Clinical characteristics: Geleophysic dysplasia, a progressive condition resembling a lysosomal storage disorder, is characterized by short stature, short hands and feet, progressive joint limitation and contractures, distinctive facial features, progressive cardiac valvular disease, and thickened skin. Intellect is normal. The characteristic clinical findings are likely to be present in the first year of life. Cardiac, airway, and pulmonary involvement result in death before age five years in approximately 33% of individuals.

Diagnosis/testing: The clinical diagnosis of geleophysic dysplasia can be established in a proband with characteristic clinical and radiographic findings; the molecular diagnosis of geleophysic dysplasia is established in a proband with characteristic clinical and radiographic findings and one of the following on molecular genetic testing: biallelic pathogenic variants in ADAMTSL2 or a heterozygous pathogenic variant in either FBN1 or LTBP3.

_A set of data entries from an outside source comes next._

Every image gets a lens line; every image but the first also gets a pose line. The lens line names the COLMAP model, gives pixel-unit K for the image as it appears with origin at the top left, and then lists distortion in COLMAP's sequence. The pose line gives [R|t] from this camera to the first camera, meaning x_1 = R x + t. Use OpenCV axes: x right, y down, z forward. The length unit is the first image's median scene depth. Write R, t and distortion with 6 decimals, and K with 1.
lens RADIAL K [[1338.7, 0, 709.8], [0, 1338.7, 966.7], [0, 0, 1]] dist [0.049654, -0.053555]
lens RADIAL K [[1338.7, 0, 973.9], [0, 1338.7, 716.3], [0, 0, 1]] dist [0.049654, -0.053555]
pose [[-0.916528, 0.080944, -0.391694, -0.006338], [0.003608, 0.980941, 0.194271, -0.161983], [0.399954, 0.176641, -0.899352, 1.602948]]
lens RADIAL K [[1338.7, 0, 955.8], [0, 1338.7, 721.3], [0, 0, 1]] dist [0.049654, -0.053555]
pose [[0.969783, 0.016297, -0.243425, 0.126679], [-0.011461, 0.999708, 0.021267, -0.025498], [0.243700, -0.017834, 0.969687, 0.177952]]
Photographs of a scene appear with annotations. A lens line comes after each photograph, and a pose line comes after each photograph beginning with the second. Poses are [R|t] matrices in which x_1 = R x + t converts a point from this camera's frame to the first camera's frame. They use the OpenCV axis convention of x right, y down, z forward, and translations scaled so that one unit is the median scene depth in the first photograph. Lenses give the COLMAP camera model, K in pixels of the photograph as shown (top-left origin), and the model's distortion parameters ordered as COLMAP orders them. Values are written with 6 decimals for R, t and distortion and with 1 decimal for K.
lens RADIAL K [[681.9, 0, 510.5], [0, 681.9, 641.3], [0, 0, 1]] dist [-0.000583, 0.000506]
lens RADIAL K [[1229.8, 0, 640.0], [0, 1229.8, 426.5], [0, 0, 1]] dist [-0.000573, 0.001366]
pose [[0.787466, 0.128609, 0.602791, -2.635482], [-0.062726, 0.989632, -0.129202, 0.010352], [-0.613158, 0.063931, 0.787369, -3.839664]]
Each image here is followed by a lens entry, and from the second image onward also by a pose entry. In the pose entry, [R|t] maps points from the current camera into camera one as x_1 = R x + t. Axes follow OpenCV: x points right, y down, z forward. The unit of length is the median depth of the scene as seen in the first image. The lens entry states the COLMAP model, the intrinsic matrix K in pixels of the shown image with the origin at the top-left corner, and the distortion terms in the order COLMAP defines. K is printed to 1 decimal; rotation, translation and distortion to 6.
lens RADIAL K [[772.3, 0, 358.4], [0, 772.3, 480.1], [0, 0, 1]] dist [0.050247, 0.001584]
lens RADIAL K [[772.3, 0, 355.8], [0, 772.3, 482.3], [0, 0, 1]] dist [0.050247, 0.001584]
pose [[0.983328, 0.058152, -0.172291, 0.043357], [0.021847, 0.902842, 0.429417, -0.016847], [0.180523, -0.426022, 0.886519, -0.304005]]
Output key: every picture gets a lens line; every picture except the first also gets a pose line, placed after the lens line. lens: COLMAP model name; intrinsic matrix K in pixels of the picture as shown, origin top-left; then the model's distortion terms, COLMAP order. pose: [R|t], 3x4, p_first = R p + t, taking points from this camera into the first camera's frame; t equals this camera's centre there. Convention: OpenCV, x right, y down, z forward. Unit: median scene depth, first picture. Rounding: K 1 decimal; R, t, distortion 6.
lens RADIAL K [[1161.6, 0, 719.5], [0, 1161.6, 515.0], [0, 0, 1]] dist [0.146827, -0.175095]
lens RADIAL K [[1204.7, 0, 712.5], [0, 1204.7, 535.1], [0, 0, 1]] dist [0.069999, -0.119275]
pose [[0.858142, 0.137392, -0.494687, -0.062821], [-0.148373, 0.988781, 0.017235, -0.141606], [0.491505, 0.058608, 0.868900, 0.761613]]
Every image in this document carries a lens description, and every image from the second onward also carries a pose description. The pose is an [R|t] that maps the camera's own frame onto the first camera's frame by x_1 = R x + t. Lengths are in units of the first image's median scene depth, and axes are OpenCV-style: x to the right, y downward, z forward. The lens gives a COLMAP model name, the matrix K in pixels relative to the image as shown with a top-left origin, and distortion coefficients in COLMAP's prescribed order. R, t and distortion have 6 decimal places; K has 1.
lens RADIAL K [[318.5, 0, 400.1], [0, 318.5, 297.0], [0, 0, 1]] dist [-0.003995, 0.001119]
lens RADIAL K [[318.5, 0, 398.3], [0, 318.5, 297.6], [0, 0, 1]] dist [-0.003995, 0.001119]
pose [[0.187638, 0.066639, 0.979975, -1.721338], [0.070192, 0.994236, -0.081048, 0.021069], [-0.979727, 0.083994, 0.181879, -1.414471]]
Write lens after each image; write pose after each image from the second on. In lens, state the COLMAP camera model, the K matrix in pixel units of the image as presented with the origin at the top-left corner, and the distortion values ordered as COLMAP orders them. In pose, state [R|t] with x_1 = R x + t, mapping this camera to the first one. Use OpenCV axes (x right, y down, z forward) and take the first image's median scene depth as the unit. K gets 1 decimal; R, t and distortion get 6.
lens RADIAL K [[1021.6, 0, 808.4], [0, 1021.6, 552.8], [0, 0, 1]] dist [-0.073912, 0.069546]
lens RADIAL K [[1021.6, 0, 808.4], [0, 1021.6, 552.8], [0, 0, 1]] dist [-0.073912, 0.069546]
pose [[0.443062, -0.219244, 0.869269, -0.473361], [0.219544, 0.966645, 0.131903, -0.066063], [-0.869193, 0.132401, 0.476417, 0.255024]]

Management: Treatment of manifestations: Ongoing physiotherapy to prevent joint limitation; treatment of hip dysplasia, osteochondritis, and carpal tunnel syndrome per orthopedist; cardiac valve replacement in those with severe stenosis or insufficiency; management of cardiac septal defect per cardiologist and cardiac surgeon; tracheostomy as needed for severe tracheal stenosis; treatment of restrictive lung disease, obstructive sleep apnea, and/or asthma per pulmonologist; standard treatments for hearing loss and recurrent otitis media; treatment of ophthalmologic manifestations per ophthalmologist.

Surveillance: Frequent assessments in infancy and early childhood of growth, motor and speech development, frequency of ear infections, respiratory compromise, cardiac and pulmonary examination, and liver size; annual clinical assessments after age three years. Intermittent evaluation with clinical genetics and genetic counseling. Annual orthopedic evaluation until age 18 years, then every two years. EMG for carpal tunnel syndrome every two years beginning at age 11 years. Evaluation with cardiologist (including EKG and echocardiogram), pulmonologist, ENT specialist, and audiologist annually from birth until age three years, then at specific intervals. Thoracic CT examination at age six years; polysomnography as needed. Ophthalmology and funduscopic examination at specific intervals.

Genetic counseling: Geleophysic dysplasia caused by biallelic pathogenic variants in ADAMTSL2 is inherited in an autosomal recessive manner. Geleophysic dysplasia caused by a heterozygous pathogenic variant in either FBN1 or LTBP3 is inherited in an autosomal dominant manner.

Autosomal recessive inheritance: If both parents are known to be heterozygous for an ADAMTSL2 pathogenic variant, each sib of an affected individual has at conception a 25% chance of being affected, a 50% chance of being an asymptomatic carrier, and a 25% chance of being unaffected and not a carrier. Carrier testing for at-risk relatives requires prior identification of the ADAMTSL2 pathogenic variants in the family.

Autosomal dominant inheritance: All probands reported to date with FBN1- or LTBP3-related geleophysic dysplasia whose parents have undergone molecular genetic testing have had the disorder as the result of a de novo pathogenic variant. If a molecular diagnosis has been established in the proband and the pathogenic variant identified in the proband is not identified in either parent, the recurrence risk to sibs is estimated to be 1% because of the possibility of parental germline mosaicism.

Once the geleophysic dysplasia-related pathogenic variant(s) have been identified in an affected family member, prenatal and preimplantation genetic testing are possible.